In generale, comunque, sono due le critiche che sono state mosse al diritto del lavoro, accusato di essere uno dei fattori alla base della crisi economica:

  1. una critica economica, che accusava il diritto del lavoro di essere un fattore causativo di disoccupazione. Tale critica, spingendosi oltre, ha letto un certo diritto del lavoro come espressione di una protezione <<corporativa>> degli insider nei confronti degli outsider.
  2. una critica socio-culturale, che accusava l’assetto ultra-protettivo del diritto del lavoro di non avere più giustificazione in una società dove era riemersa l’importanza del valore libertà e dove il lavoratore non aveva più bisogno di una protezione come nell’Ottocento.

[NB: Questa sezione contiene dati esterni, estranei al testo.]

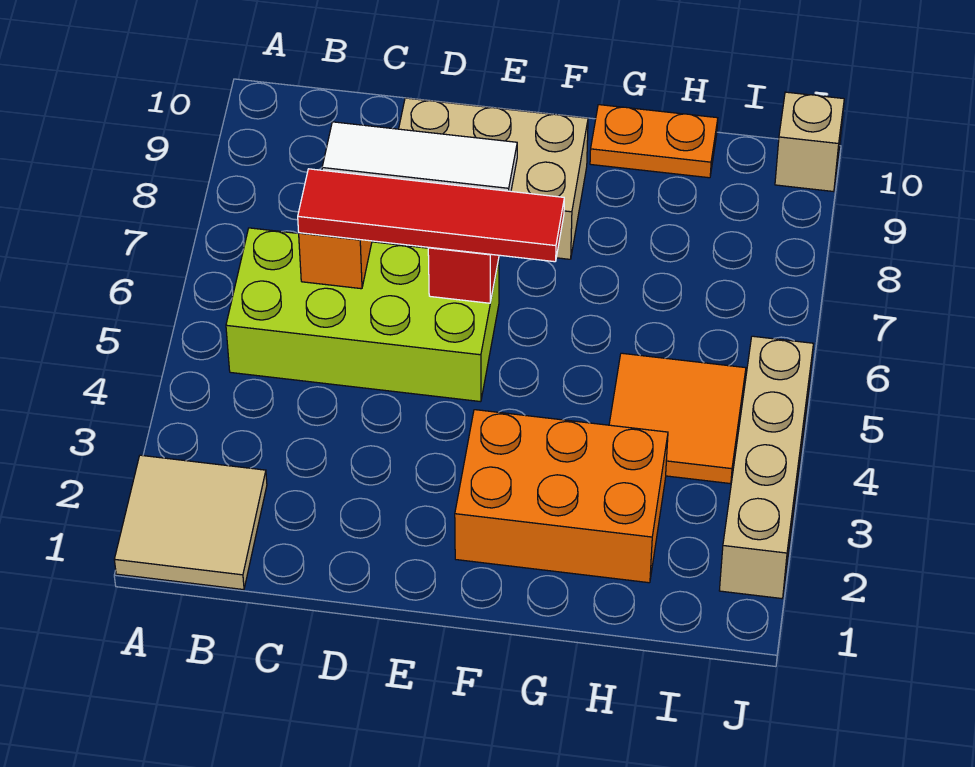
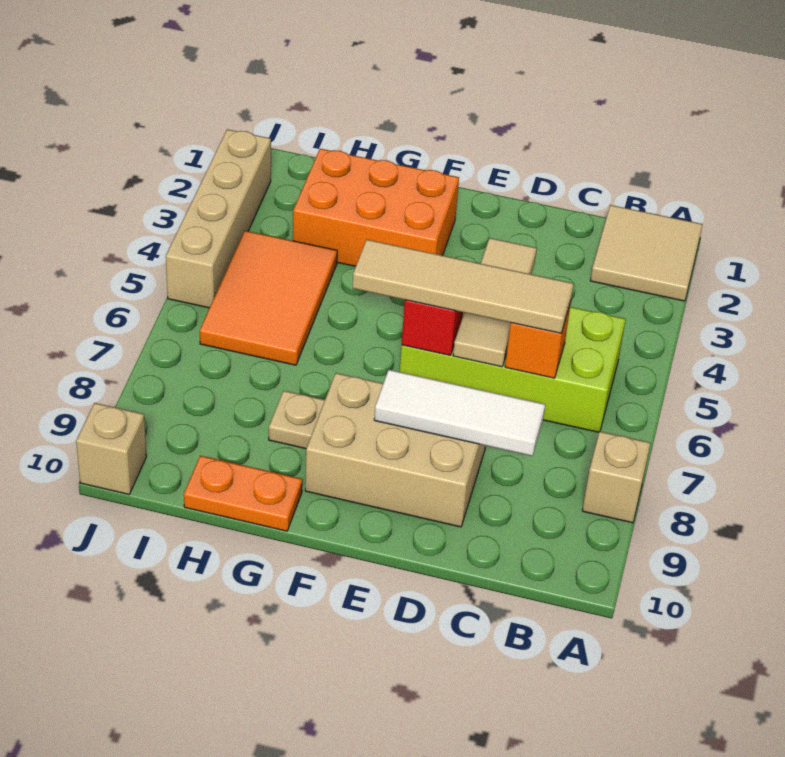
none -> tan 1x1 brick [582,432,650,523]
red 1x4 tile [298,169,564,262] -> tan 1x4 tile [352,240,574,333]
none -> tan 1x3 tile [453,238,537,367]
none -> tan 1x1 plate [269,391,325,449]
orange 2x2 tile [609,353,746,484] -> orange 2x3 tile [200,231,337,365]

Naturalmente, tanto la critica economica quanto quella socio-culturale sono state contraddette da altri settori dell’opinione:

  1. sul piano economico, si osservava che non vi era prova che la rigidità dell’apparato protettivo fosse disfunzionale, e in particolare che aggravasse i problemi occupazionali.
  2. sul piano socio-culturale, si obiettava che le condizioni di debolezza del lavoratore nel mercato del lavoro erano ancora attuali.

In generale, comunque, l’insieme di questi fenomeni consentiva di parlare di una vera e propria crisi del diritto del lavoro, nel senso di messa in discussione delle sue basi fondative. Occorreva quindi iniziare a riflettere su come adeguare gli assetti del diritto del lavoro ai tempi che stavano mutando.

 Per tutti gli anni ’90, il paese è stato impegnato prima nello sforzo di salvarsi dalla bancarotta, e poi nella battaglia per <<entrare in Europa>>. Ciò ha richiesto una disciplina di controllo delle dinamiche dei redditi, ivi compresi quelli da lavoro, che è stata resa possibile da un patto di collaborazione tra governi (es. governi Amato e Ciampi del 1992-1993).

Contemporaneamente, comunque, è continuato quel processo di flessibilizzazione della normativa la cui buona riuscita è probabilmente all’origine del constante declino del tasso di disoccupazione:

  • la l. n. 223 del 1991, sui licenziamenti collettivi e sulla mobilità.
  • l’abolizione della scala mobile del 1992.
  • la l. n. 196 del 1997 (<<legge Treu>>), che ha legalizzato il lavoro interinale, reso possibile una modulazione flessibile degli orari di lavoro, rilanciato l’apprendistato e avviato l’esperienza degli stage.
  • il superamento del decrepito collocamento pubblico.

 A questi stessi anni, tuttavia, risalgono anche leggi più in continuità con la linea statutario-garantista:

  • la l. n. 125 del 1991, sulle azioni positive in favore delle donne lavoratrici.
  • il d.lgs. n. 61 del 2000, sul contratto di lavoro a tempo parziale.
  • la l. n. 53 del 2000, sui congedi parentali, familiari e formativi.
  • il d.lgs. n. 626 del 1994, che ha modernizzato la normativa in tema di tutela della salute e della sicurezza sull’ambiente di lavoro.
  • (fondamentale) la normativa che ha riformato la disciplina giuridica del lavoro pubblico, applicando al medesimo il regime legislativo e contrattuale privatistico. Nella sistemazione di tale normativa, realizzata nella speranza di rendere più efficiente la macchina amministrativa pubblica, ha avuto un grande ruolo Massimo D’Antona.
  • la <<Riforma Dini>> del sistema pensionistico, realizzata con la l. n. 335 del 1995, che ha posto le basi per il ritorno al meccanismo <<contributivo>> di calcolo delle pensioni di anzianità e di vecchiaia, in sostituzione di quello <<retributivo>> introdotto del 1969.

L’azione di governo di questo periodo, quindi è stata alquanto complessa anche in considerazione della divisione, che ha cominciato a profilarsi con nettezza, tra le due <<anime>>, riformista e radicale, della sinistra politico e sindacale-sociale.